I remember weaving back and forth on my heels and swallowing an entire glass of shitty red wine from the bar at Small’s. I grabbed Bat and hurriedly assaulted him with a “DO YOU FIND ME ATTRACTIVE?!!!?!!!” He pulled away terrified and said while he was running away, “Of course but let’s just take our time and get to know each other.”
Going back to visit that memory is so sickly sad, not just because of my behavior, which was abominable, but because of how I felt about myself. I was immersed in self-loathing and then suddenly struck by all these delusions of grandeur where I thought I could have any man—or woman for that matter—in the bar.
Maybe it was the dread of leaving town, which it seemed like I was always doing. Maybe it was loneliness. It just felt like a disease.
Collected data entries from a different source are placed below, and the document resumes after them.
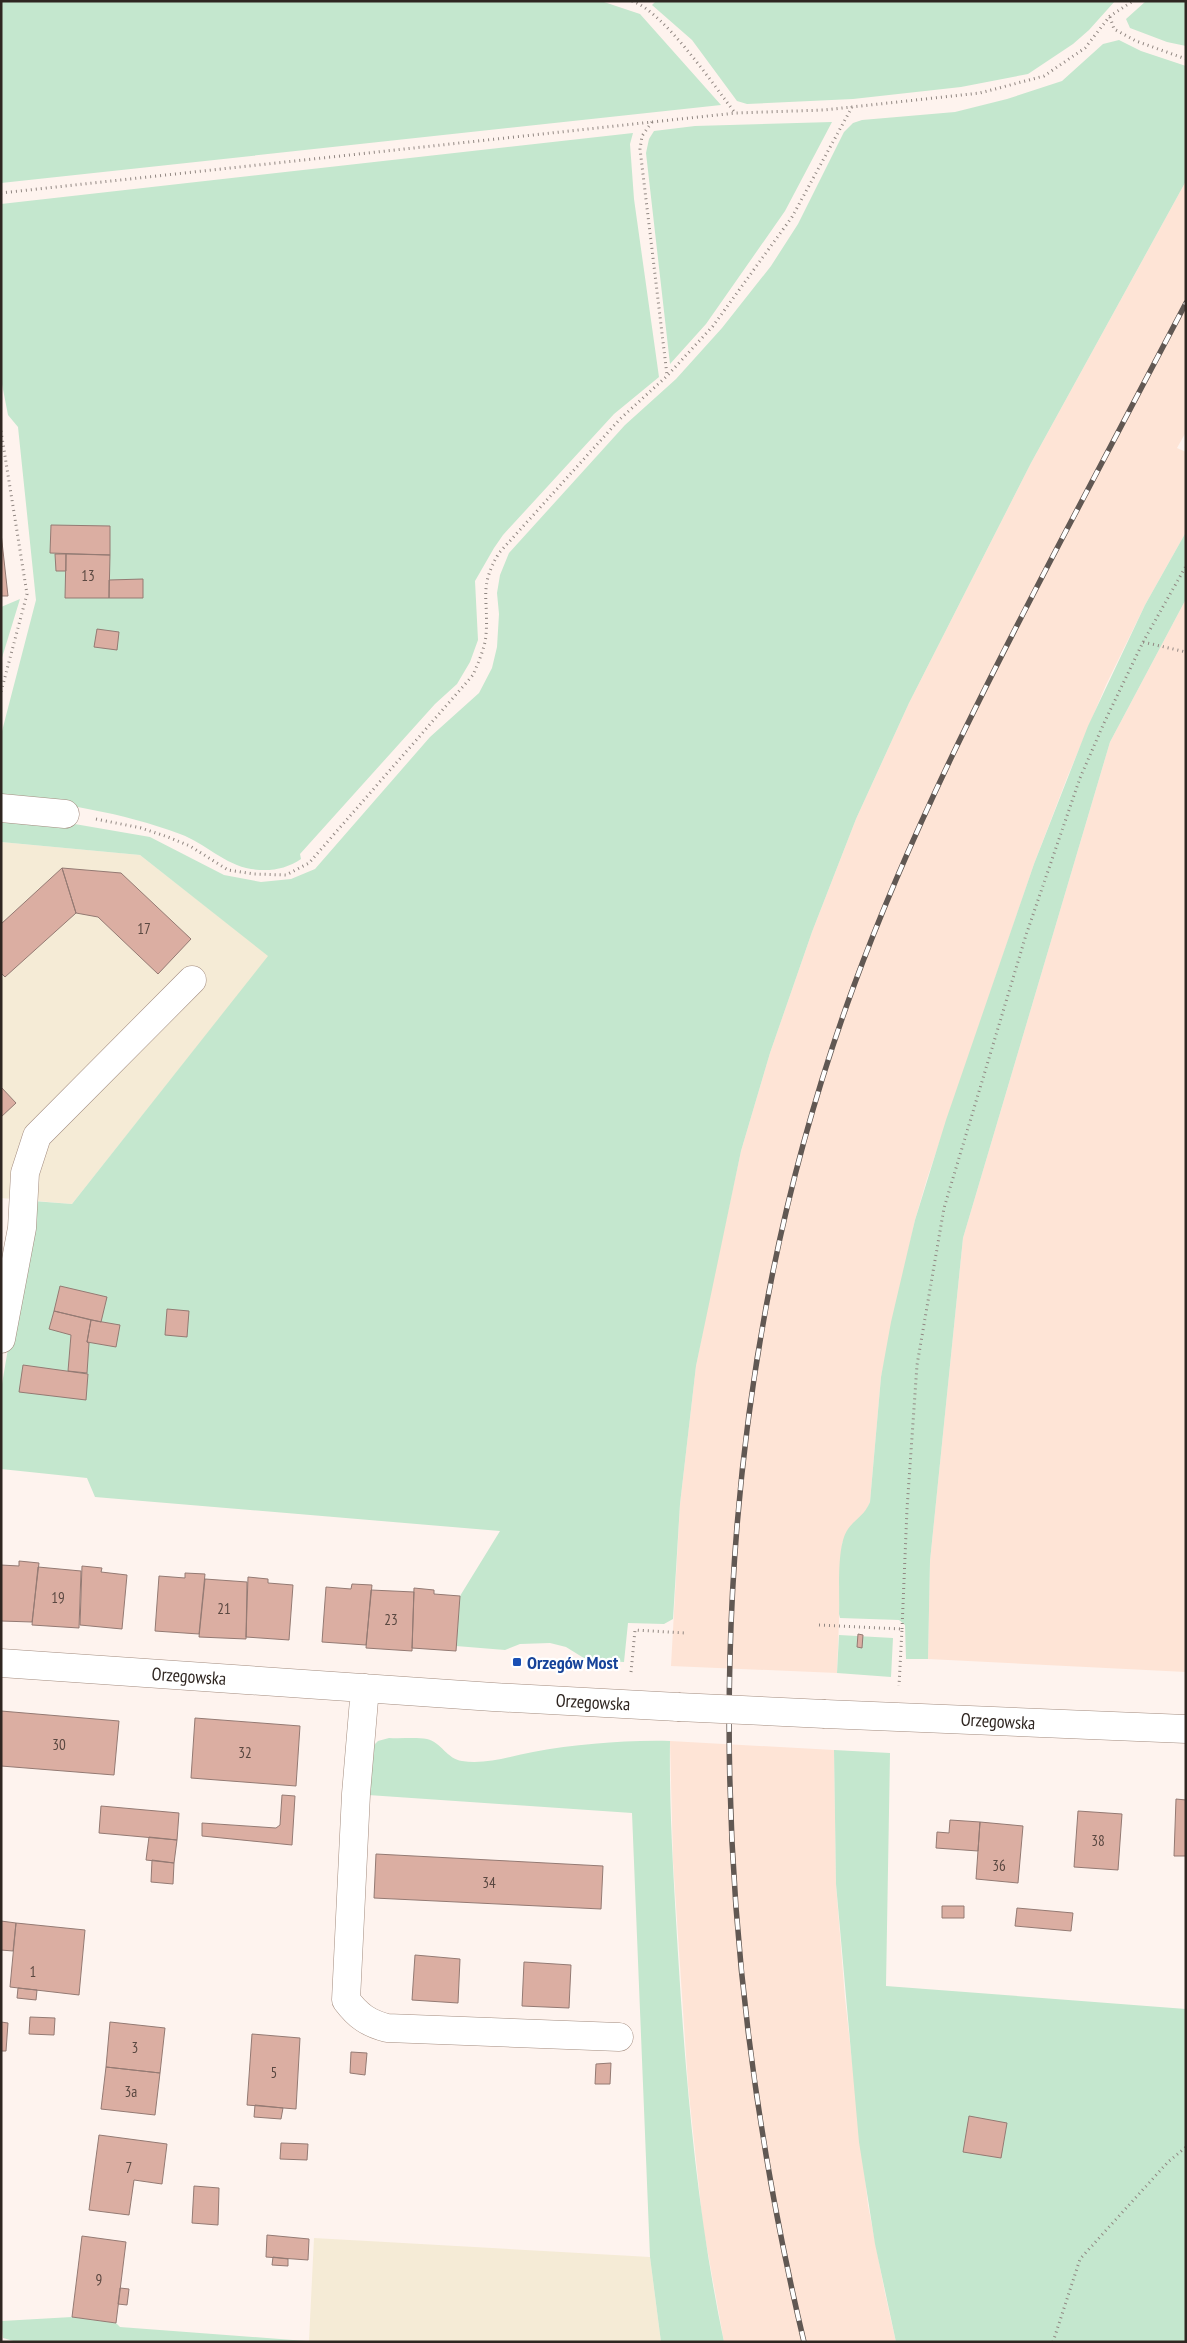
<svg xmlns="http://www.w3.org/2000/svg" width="1187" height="2343" font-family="'PT Sans Narrow',sans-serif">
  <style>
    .built { fill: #fee4d6 }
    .industrial { fill: #f5ebd6 }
    .green { fill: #c4e7ce }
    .building { fill: #dbaea2; stroke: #947a73 }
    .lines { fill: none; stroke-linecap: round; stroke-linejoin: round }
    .minor-casing { stroke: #a38c7f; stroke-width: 29 }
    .path { stroke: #918782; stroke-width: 3; stroke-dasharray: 1 4; stroke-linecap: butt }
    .minor { stroke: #fff; stroke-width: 28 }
    .rail-casing { stroke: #615853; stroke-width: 5.5 }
    .rail { stroke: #fff; stroke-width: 4; stroke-dasharray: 11; stroke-linecap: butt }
    .minor-bridge-casing { stroke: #a38c7f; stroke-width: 29; stroke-linecap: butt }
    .minor-bridge { stroke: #fff; stroke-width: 28 }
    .transit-dot { fill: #1a4fb4; stroke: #fff; stroke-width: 2 }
    .labels { text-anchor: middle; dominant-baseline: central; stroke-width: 4.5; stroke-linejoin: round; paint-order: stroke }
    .number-label { font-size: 15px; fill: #5a4841 }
    .transit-label { font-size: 18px; font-weight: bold; fill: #164399; stroke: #fff; text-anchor: start }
    .street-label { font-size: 18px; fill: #2f2621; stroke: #fff }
  </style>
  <rect width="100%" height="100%" fill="#fef3ee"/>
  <path class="built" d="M1186,181V432L1177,448L1186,452V532L1145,605L1106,685L1067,778L1034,864L927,1179L915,1220L881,1377L870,1502L865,1513L842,1543L837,1673L671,1666L680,1504L696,1366L710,1295L741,1151L770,1053L812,932L856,819L909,703L1031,463Z
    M1186,599V1672L928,1659L930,1561L963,1238L1110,742Z
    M670,1741L834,1750L836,1884L845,1998L868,2205L885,2293L896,2342H724L703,2226L688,2085L673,1861Z"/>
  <path class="industrial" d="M1,842L140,855L269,956L72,1204L1,1198Z
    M314,2238L650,2257L661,2342L309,2341Z"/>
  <path class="green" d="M1,1H601L640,14L721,105L1,183Z
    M656,1H1115L1089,30L1073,44L1028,74L961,87L853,99L747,104L737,101L692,40L652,5Z
    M1146,1H1186V46L1167,42L1130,28L1126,19Z
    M1119,40L1141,51L1186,66V181L1031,463L909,703L856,819L812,932L770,1053L741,1151L696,1366L680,1504L673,1619L664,1624L628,1623L624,1662L587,1660L566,1647L550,1643L520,1644L505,1650L456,1646L460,1596L500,1531L95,1497L87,1478L1,1469V1390L33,1201L72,1204L268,956L140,855L1,842V817L63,822L150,837L224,875L261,882L291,879L315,869L430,737L479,693L492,668L497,647L499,614L497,593L500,575L509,553L625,425L676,379L722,328L771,266L798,224L844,132L853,123L862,120L955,112L1007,99L1062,81L1103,44Z
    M832,122L785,211L706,324L670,364L646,153L649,139L654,131L695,126Z
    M633,133L630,144L634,199L659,377L614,414L503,535L494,548L475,581L478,640L470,662L457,684L435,704L300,854L301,859C286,869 270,872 251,869C225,865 205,843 180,834C122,812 62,804 1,795V735L36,600L18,427L8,415L1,379V204Z
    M1186,532V599L1110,742L963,1238L930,1561L928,1659H906L905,1625L899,1620L840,1618L839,1614C840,1593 836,1545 848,1529C856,1518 864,1516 870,1502L881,1377L891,1322L915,1220L946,1120L1034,864L1088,726L1145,605Z
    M20,599L1,661V607Z
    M839,1635L893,1638L891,1677L837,1673Z
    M389,1738C401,1739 415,1737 427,1739C441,1742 447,1759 462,1761C485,1765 511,1756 533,1752C578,1744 624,1740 670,1741C669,1812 674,1883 678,1954C686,2084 697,2214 724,2342H661L650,2257L632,1813L368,1795L373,1746L378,1741Z
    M834,1750L890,1753L886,1986L1186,2009V2342H896L875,2244L859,2142L836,1884Z
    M72,2317L116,2323L120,2327L319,2342H17L3,2338L1,2318L2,2321Z"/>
  <path class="building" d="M51,525L110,526V555L50,553Z
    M1,533L8,596H1Z
    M55,554H66V571H56Z
    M66,554L110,555L109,598H65Z
    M143,579V598H109V580Z
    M97,629L119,632L117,650L94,647Z
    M62,868L121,873L191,939L158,974L98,917L76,913Z
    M62,868L76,913L5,977L1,973V924Z
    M1,1087L16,1103L1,1117Z
    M60,1286L107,1297L101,1322L54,1311Z
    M167,1309L189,1311L187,1337L165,1335Z
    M54,1311L91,1320L87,1342L89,1343L87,1373L68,1371L71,1335L49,1329Z
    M91,1320L120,1325L116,1347L87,1342Z
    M23,1365L88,1374L86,1400L19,1392Z
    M19,1561L39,1563L32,1622L1,1621V1565L19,1566Z
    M82,1566L102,1568L101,1572L127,1575L122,1629L80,1625Z
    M38,1567L81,1571L79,1628L32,1625Z
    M185,1573L205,1574L199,1634L155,1631L159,1576L185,1578Z
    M248,1577L268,1579V1583L293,1585L289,1640L246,1637Z
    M205,1579L247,1582L246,1639L199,1637Z
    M352,1584L372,1585L366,1645L322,1642L326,1587L351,1589Z
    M414,1588L434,1590V1594L460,1596L456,1651L412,1648Z
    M371,1590L414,1592L412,1651L366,1648Z
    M858,1634L863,1635L862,1648L857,1647Z
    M1,1711L119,1721L114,1775L1,1766Z
    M195,1718L300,1726L296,1786L191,1778Z
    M282,1795L295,1796L292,1845L202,1836V1823L276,1828L280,1825Z
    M1176,1799L1186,1800V1856H1174Z
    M101,1806L179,1813L177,1840L99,1833Z
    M1078,1811L1122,1814L1118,1870L1074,1867Z
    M950,1820L980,1822L978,1851L936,1848L937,1832L949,1833Z
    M980,1822L1023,1826L1018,1883L976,1879Z
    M149,1837L177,1840L174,1863L146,1860Z
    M376,1854L603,1866L601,1909L374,1898Z
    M152,1860L174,1863L173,1884L151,1882Z
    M942,1906H964V1918H942Z
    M1017,1908L1073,1913L1071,1931L1015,1926Z
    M1,1921L16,1923L13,1951L1,1950Z
    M16,1923L85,1930L79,1995L10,1987Z
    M415,1955L460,1959L458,2003L412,2000Z
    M524,1962L571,1965L569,2008L522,2006Z
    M18,1988L37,1990L36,2000L17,1998Z
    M30,2017L55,2018L54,2035L29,2034Z
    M1,2022L8,2023L6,2051H1Z
    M110,2022L165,2028L160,2073L106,2067Z
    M252,2034L300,2038L296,2109L247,2105Z
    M351,2052L367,2053L365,2075L350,2073Z
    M611,2063L610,2084H595L596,2064Z
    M106,2067L160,2073L155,2115L101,2109Z
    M255,2105L283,2108L281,2119L254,2117Z
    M969,2116L1007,2123L1001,2158L963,2152Z
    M99,2135L167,2144L162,2184L134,2180L129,2215L89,2210Z
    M281,2143L308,2144L307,2160L280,2159Z
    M194,2186L219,2188L218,2225L192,2223Z
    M267,2235L309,2239L308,2260L266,2257Z
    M82,2236L126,2242L116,2323L72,2317Z
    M273,2257L288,2259V2266L272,2265Z
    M120,2288L129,2289L127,2305L118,2304Z"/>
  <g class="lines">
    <g class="minor-casing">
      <path id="minor" d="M1,808L65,814
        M1,1339L22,1228L25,1173L37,1136L192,980
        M1,1663L493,1697L678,1707
        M365,1688L356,1794L346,2000C358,2016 368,2023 387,2028L619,2037
        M825,1714L1186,1729"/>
    </g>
    <path class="path" d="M632,1C664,12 713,84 735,113
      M1110,17L1114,29L1136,41L1186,59
      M652,122L642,136L640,149L667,375
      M1,193L652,122L736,113L824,110L980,93L1044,76L1085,48L1110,16L1133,1
      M1,431L27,594L1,692
      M1143,642L1186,566
      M96,819L141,828L168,837L190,846L228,870L254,874L286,875L309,863L473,675C478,663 485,648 486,635C489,598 478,588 499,553L620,419L667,376L713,326L792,217L852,107
      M819,1625L902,1629L899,1686
      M902,1629L907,1509L917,1365L944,1208L1026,935L1080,778L1104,723L1143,642L1186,652
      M631,1672L635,1630L685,1633
      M1053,2342L1080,2259L1168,2162L1186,2147"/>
    <use href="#minor" class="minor"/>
    <g class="rail-casing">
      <path id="rail" d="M804,2342C699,1900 695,1419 853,988C911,830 988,680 1066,531C1106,455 1146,379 1186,303"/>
    </g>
    <use href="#rail" class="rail"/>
    <g class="minor-bridge-casing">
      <path id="minor-bridge" d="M678,1707L825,1714"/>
    </g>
    <use href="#minor-bridge" class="minor-bridge"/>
  </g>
  <rect class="transit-dot" x="512" y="1657" width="10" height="10" rx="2.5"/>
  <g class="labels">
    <g class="number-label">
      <text x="88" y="575">13</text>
      <text x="144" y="928">17</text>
      <text x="58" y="1597">19</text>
      <text x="224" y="1608">21</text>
      <text x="391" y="1619">23</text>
      <text x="59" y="1744">30</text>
      <text x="245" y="1752">32</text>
      <text x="1098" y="1840">38</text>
      <text x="999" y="1865">36</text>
      <text x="489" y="1882">34</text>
      <text x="33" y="1971">1</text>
      <text x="135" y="2047">3</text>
      <text x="274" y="2072">5</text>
      <text x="131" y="2091">3a</text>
      <text x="129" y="2167">7</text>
      <text x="99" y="2279">9</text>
    </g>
    <g class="transit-label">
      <text x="527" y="1662">Orzegów Most</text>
    </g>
    <g class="street-label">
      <text transform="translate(189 1676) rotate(4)">Orzegowska</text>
      <text transform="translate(593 1702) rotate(3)">Orzegowska</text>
      <text transform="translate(998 1721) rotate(3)">Orzegowska</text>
    </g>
  </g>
  <rect width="1187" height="2343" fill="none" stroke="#2f2621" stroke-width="5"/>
</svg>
There were other, external reasons helping it along. Sledge “yessed” me into insanity, condoning my outbursts and celebrating my craziness in the name of being fabulous. He spoke of us as if we were a kind of New Age Zelda and F. Scott—diving into the hotel fountains without care or repercussion, thinking we were beautiful and damned when actually we were just okay-looking and pathetic. There is a part of me that worships my former recklessness. If only it were not so sad underneath. If only it did not have such a rotten core.
I suppose most of it could be put down to grief. I was mourning the loss of my TV show, my grand and massive and very public professional failure. I felt unattractive and fat no matter what I did. I was still hopelessly in love with Glenn, and he did not love me. I had tried to climb out of it with my screenplay, only to be demolished by Roman and my own stupidity. I thought that everything I did turned to shit, and that my future was closing in on me fast and I had nowhere to turn. I thought it couldn’t get any worse, and then my grandfather died.
My grandfather was a minister, and offered me my first glimpse of show business. In his robes, he looked holy and taller than he was. I loved how he held parishioners in the palm of his hand when he spoke, always with a smile on his face. He was at times oddly distant and then completely in love with my brother and me. He spoke English better than most of my other relatives, and was eager to practice on us when we were around. He never went outside without a hat, and even though he was badly scarred around the head and neck from a terrible fire many years ago in Korea, he was still very handsome.